By Christine Yunn-Yu Sun
The Wheeler Centre of Books, Writing and Ideas was founded in 2008 as part of Melbourne’s designation as a UNESCO City of Literature. Since 2010, it has enriched the lives of Melburnians with live and digital conversations, debates, readings and performances by local and international writers and thinkers.
For the forthcoming weeks, this reviewer would recommend three literary events. First and foremost, on July 6, some of Australia’s finest indigenous authors will gather at The Capital to discuss the publication of the landmark First Nations Classics series by the University of Queensland Press.
Released in May 2023, UQP’s first instalment of the series celebrates the brilliant and vital literary contributions made by Aboriginal and Torres Strait Islander writers across the decades. The eight books are: Unbranded by Herb Wharton, Follow the Rabbit-Proof Fence by Nugi Garimara (Doris Pilkington), Blood by Tony Birch, Heat and Light by Ellen van Neerven, Don’t Take Your Love to Town by Ruby Langford Gibini, The Window Seat by Archie Weller, Purple Threads by Jeanine Leane, and Holocaust Island by Graeme Dixon.
Even if you cannot attend the event, be sure to check out these books, which remain as important, engaging and relevant today as they were on first publication.
Meanwhile, on June 27, at the Wheeler Centre, internationally renowned journalist and author Louisa Lim will discuss the myriad ways in which China has been wielding its power on the global stage.
In 2014, Lim’s first book The People’s Republic of Amnesia: Tiananmen Revisited was praised by The New York Time as “one of the best analyses of the impact of Tiananmen throughout China in the years since 1989”.
Published in April 2022, Lim’s second book Indelible City: Dispossession and Defiance in Hong Kong was described as a “vivid and vital contribution to postcolonial history”. In her talk, Lim will reflect on her experience as a journalist striving to remain neutral while covering the drastic decline of her beloved Hong Kong under the Chinese rule.
Finally, on July 27, a panel of AI experts, academics and creatives will gather at the Wheeler
Centre to explore the current and future impacts of artificial intelligence on academia, publishing, the creation of art, and intellectual property.
Both supporters and opponents of the prevalence of AI will want to hear from insightful experts such as Kiowa Scott-Hurley, a Digital Science Migration Engineer (AI) at the Defence Science and Technology Group, and Lizzie O’Shea, chair of Digital Rights Watch and author of Future Histories: What Ada Lovelace, Tom Paine, and the Paris Commune can teach us about digital technology (2019) – just to name two of the panelists.
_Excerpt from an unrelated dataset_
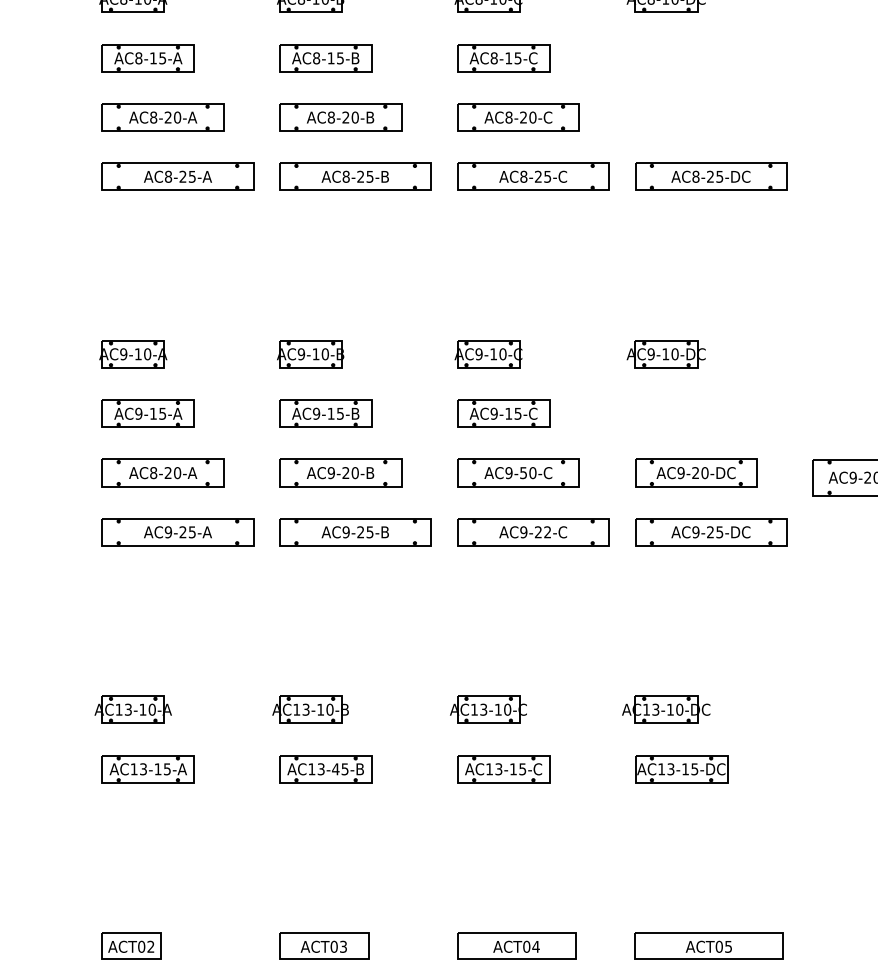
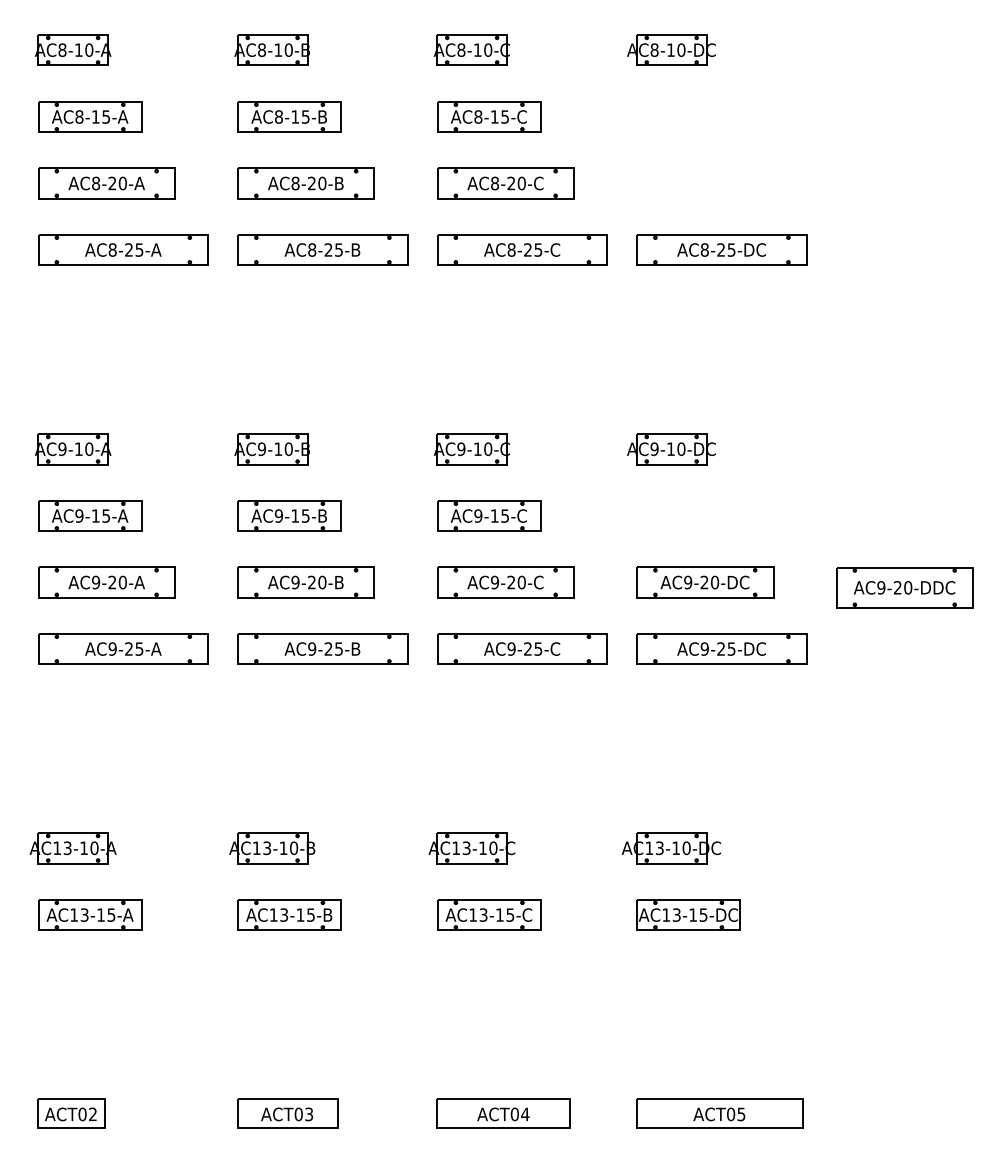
text: (154, 473) -> (96, 582), AC8-20-A -> AC9-20-A
text: (523, 473) -> (511, 582), AC9-50-C -> AC9-20-C
text: (547, 531) -> (538, 648), AC9-22-C -> AC9-25-C
text: (335, 768) -> (300, 914), AC13-45-B -> AC13-15-B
With recent media coverage that the “final Beatles record” will be released later this year with the help of artificial intelligence, issues such as copyright protection and the need to “defend our human capital against AI” (as warned by Sting) become increasingly prominent. Those interested in learning more should definitely check out the “Mind Over Machine: AI, Creativity, Humanities, and the Arts” event.